Exercise input
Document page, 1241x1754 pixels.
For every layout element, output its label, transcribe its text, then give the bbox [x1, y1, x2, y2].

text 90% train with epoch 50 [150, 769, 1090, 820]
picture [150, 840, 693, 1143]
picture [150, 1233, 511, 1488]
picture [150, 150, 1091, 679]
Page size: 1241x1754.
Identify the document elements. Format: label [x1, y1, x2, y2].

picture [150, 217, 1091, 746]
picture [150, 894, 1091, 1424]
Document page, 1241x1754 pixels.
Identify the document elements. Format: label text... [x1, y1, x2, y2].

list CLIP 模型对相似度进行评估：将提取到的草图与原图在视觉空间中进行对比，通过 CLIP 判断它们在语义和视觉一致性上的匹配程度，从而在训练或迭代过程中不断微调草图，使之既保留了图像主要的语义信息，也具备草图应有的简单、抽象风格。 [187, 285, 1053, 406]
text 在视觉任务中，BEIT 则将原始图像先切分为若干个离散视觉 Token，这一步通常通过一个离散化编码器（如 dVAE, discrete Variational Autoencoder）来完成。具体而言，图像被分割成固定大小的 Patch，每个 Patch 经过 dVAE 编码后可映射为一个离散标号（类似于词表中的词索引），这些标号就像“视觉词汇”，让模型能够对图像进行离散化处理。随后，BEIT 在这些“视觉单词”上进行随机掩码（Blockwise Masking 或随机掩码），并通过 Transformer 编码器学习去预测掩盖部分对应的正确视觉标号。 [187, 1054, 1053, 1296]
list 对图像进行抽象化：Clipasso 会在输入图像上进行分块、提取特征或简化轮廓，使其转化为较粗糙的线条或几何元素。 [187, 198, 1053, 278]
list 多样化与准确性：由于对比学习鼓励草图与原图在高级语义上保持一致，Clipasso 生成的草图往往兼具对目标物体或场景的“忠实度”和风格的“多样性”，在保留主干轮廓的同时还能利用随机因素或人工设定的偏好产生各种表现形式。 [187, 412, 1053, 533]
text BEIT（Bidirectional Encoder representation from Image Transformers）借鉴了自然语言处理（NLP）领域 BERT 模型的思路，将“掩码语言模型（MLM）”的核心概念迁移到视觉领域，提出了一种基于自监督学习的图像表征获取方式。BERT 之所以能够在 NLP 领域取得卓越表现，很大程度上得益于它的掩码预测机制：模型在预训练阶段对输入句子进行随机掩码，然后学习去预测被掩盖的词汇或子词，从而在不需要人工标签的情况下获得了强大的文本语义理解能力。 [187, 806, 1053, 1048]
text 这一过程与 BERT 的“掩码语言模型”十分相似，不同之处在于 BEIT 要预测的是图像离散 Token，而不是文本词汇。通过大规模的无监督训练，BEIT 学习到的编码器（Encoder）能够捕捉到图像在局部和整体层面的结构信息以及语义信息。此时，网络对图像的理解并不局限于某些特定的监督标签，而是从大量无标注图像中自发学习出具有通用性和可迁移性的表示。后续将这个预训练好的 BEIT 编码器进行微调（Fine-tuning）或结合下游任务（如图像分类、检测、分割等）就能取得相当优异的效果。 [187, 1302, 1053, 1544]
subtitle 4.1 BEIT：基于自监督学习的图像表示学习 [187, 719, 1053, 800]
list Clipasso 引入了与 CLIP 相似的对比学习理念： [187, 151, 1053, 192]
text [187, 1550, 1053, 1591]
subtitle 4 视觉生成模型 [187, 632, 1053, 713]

Instructions for the task
Every record must be set down again exactly.

Answer area
Document page, 1241x1754 pixels.
For every layout element, output its label, transcribe its text, then give the bbox [x1, y1, x2, y2].

text 90% train with epoch 50 [150, 769, 1090, 820]
picture [150, 840, 693, 1143]
picture [150, 1233, 511, 1488]
picture [150, 150, 1091, 679]
Page size: 1241x1754.
Identify the document elements. Format: label [x1, y1, x2, y2].

picture [150, 217, 1091, 746]
picture [150, 894, 1091, 1424]
Document page, 1241x1754 pixels.
Identify the document elements. Format: label text... [x1, y1, x2, y2].

list CLIP 模型对相似度进行评估：将提取到的草图与原图在视觉空间中进行对比，通过 CLIP 判断它们在语义和视觉一致性上的匹配程度，从而在训练或迭代过程中不断微调草图，使之既保留了图像主要的语义信息，也具备草图应有的简单、抽象风格。 [187, 285, 1053, 406]
text 在视觉任务中，BEIT 则将原始图像先切分为若干个离散视觉 Token，这一步通常通过一个离散化编码器（如 dVAE, discrete Variational Autoencoder）来完成。具体而言，图像被分割成固定大小的 Patch，每个 Patch 经过 dVAE 编码后可映射为一个离散标号（类似于词表中的词索引），这些标号就像“视觉词汇”，让模型能够对图像进行离散化处理。随后，BEIT 在这些“视觉单词”上进行随机掩码（Blockwise Masking 或随机掩码），并通过 Transformer 编码器学习去预测掩盖部分对应的正确视觉标号。 [187, 1054, 1053, 1296]
list 对图像进行抽象化：Clipasso 会在输入图像上进行分块、提取特征或简化轮廓，使其转化为较粗糙的线条或几何元素。 [187, 198, 1053, 278]
list 多样化与准确性：由于对比学习鼓励草图与原图在高级语义上保持一致，Clipasso 生成的草图往往兼具对目标物体或场景的“忠实度”和风格的“多样性”，在保留主干轮廓的同时还能利用随机因素或人工设定的偏好产生各种表现形式。 [187, 412, 1053, 533]
text BEIT（Bidirectional Encoder representation from Image Transformers）借鉴了自然语言处理（NLP）领域 BERT 模型的思路，将“掩码语言模型（MLM）”的核心概念迁移到视觉领域，提出了一种基于自监督学习的图像表征获取方式。BERT 之所以能够在 NLP 领域取得卓越表现，很大程度上得益于它的掩码预测机制：模型在预训练阶段对输入句子进行随机掩码，然后学习去预测被掩盖的词汇或子词，从而在不需要人工标签的情况下获得了强大的文本语义理解能力。 [187, 806, 1053, 1048]
text 这一过程与 BERT 的“掩码语言模型”十分相似，不同之处在于 BEIT 要预测的是图像离散 Token，而不是文本词汇。通过大规模的无监督训练，BEIT 学习到的编码器（Encoder）能够捕捉到图像在局部和整体层面的结构信息以及语义信息。此时，网络对图像的理解并不局限于某些特定的监督标签，而是从大量无标注图像中自发学习出具有通用性和可迁移性的表示。后续将这个预训练好的 BEIT 编码器进行微调（Fine-tuning）或结合下游任务（如图像分类、检测、分割等）就能取得相当优异的效果。 [187, 1302, 1053, 1544]
subtitle 4.1 BEIT：基于自监督学习的图像表示学习 [187, 719, 1053, 800]
list Clipasso 引入了与 CLIP 相似的对比学习理念： [187, 151, 1053, 192]
text [187, 1550, 1053, 1591]
subtitle 4 视觉生成模型 [187, 632, 1053, 713]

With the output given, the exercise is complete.